▶ **Exercise**: What is needed here is an exact transcription of all the entries.

(Input material)

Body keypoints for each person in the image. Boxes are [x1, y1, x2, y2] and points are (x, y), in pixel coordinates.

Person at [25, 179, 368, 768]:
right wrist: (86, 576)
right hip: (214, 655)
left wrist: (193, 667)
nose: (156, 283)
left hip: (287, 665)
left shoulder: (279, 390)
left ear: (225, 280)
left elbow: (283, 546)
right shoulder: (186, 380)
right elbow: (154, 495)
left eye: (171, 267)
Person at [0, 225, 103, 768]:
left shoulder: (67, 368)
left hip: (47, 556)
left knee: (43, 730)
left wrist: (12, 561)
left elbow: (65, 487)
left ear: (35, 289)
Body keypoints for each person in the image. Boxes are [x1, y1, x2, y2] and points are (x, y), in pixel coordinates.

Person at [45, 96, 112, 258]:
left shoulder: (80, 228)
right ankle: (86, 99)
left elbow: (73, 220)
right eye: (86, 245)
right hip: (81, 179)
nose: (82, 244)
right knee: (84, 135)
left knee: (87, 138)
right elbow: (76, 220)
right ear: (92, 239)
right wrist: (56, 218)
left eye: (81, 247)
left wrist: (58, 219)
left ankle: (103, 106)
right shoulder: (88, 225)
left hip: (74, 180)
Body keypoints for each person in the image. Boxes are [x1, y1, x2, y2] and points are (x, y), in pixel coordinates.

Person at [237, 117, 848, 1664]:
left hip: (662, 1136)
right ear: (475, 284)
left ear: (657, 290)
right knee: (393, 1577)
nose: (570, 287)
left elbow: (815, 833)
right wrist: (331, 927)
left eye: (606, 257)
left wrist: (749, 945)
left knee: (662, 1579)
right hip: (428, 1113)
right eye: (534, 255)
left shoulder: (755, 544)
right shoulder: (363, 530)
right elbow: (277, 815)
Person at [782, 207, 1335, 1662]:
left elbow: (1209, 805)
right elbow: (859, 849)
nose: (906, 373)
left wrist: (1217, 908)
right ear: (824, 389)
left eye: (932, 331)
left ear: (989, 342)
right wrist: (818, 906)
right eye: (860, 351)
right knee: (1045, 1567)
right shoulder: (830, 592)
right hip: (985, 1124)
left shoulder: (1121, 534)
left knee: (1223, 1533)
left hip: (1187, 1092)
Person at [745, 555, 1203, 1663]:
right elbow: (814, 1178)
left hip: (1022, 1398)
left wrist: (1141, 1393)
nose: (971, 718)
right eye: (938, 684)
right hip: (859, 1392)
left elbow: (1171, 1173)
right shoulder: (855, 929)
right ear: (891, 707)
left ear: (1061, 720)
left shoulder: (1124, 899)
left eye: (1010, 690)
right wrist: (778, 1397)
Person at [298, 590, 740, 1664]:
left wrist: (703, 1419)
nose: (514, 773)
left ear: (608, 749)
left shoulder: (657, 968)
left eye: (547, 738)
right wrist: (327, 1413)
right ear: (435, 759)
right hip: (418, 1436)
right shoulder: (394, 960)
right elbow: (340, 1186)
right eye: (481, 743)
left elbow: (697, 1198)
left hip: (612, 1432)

(End Input material)

▶ **Finished task**:
Body keypoints for each person in the image. Boxes are [x1, y1, x2, y2] and points are (x, y), in pixel coordinates.

Person at [25, 179, 368, 768]:
right wrist: (86, 576)
right hip: (214, 655)
left wrist: (193, 667)
nose: (156, 283)
left hip: (287, 665)
left shoulder: (279, 390)
left ear: (225, 280)
left elbow: (283, 546)
right shoulder: (186, 380)
right elbow: (154, 495)
left eye: (171, 267)
Person at [0, 225, 103, 768]:
left shoulder: (67, 368)
left hip: (47, 556)
left knee: (43, 730)
left wrist: (12, 561)
left elbow: (65, 487)
left ear: (35, 289)
Body keypoints for each person in the image. Boxes are [x1, y1, x2, y2] and points are (x, y), in pixel coordinates.

Person at [45, 96, 112, 258]:
left shoulder: (80, 228)
right ankle: (86, 99)
left elbow: (73, 220)
right eye: (86, 245)
right hip: (81, 179)
nose: (82, 244)
right knee: (84, 135)
left knee: (87, 138)
right elbow: (76, 220)
right ear: (92, 239)
right wrist: (56, 218)
left eye: (81, 247)
left wrist: (58, 219)
left ankle: (103, 106)
right shoulder: (88, 225)
left hip: (74, 180)
Body keypoints for each person in the image. Boxes are [x1, y1, x2, y2] and points are (x, y), in pixel coordinates.

Person at [237, 117, 848, 1664]:
left hip: (662, 1136)
right ear: (475, 284)
left ear: (657, 290)
right knee: (393, 1577)
nose: (570, 287)
left elbow: (815, 833)
right wrist: (331, 927)
left eye: (606, 257)
left wrist: (749, 945)
left knee: (662, 1579)
right hip: (428, 1113)
right eye: (534, 255)
left shoulder: (755, 544)
right shoulder: (363, 530)
right elbow: (277, 815)
Person at [782, 207, 1335, 1662]:
left elbow: (1209, 805)
right elbow: (859, 849)
nose: (906, 373)
left wrist: (1217, 908)
right ear: (824, 389)
left eye: (932, 331)
left ear: (989, 342)
right wrist: (818, 906)
right eye: (860, 351)
right knee: (1045, 1567)
right shoulder: (830, 592)
right hip: (985, 1124)
left shoulder: (1121, 534)
left knee: (1223, 1533)
left hip: (1187, 1092)
Person at [745, 555, 1203, 1663]:
right elbow: (814, 1178)
left hip: (1022, 1398)
left wrist: (1141, 1393)
nose: (971, 718)
right eye: (938, 684)
right hip: (859, 1392)
left elbow: (1171, 1173)
right shoulder: (855, 929)
right ear: (891, 707)
left ear: (1061, 720)
left shoulder: (1124, 899)
left eye: (1010, 690)
right wrist: (778, 1397)
Person at [298, 590, 740, 1664]:
left wrist: (703, 1419)
nose: (514, 773)
left ear: (608, 749)
left shoulder: (657, 968)
left eye: (547, 738)
right wrist: (327, 1413)
right ear: (435, 759)
right hip: (418, 1436)
right shoulder: (394, 960)
right elbow: (340, 1186)
right eye: (481, 743)
left elbow: (697, 1198)
left hip: (612, 1432)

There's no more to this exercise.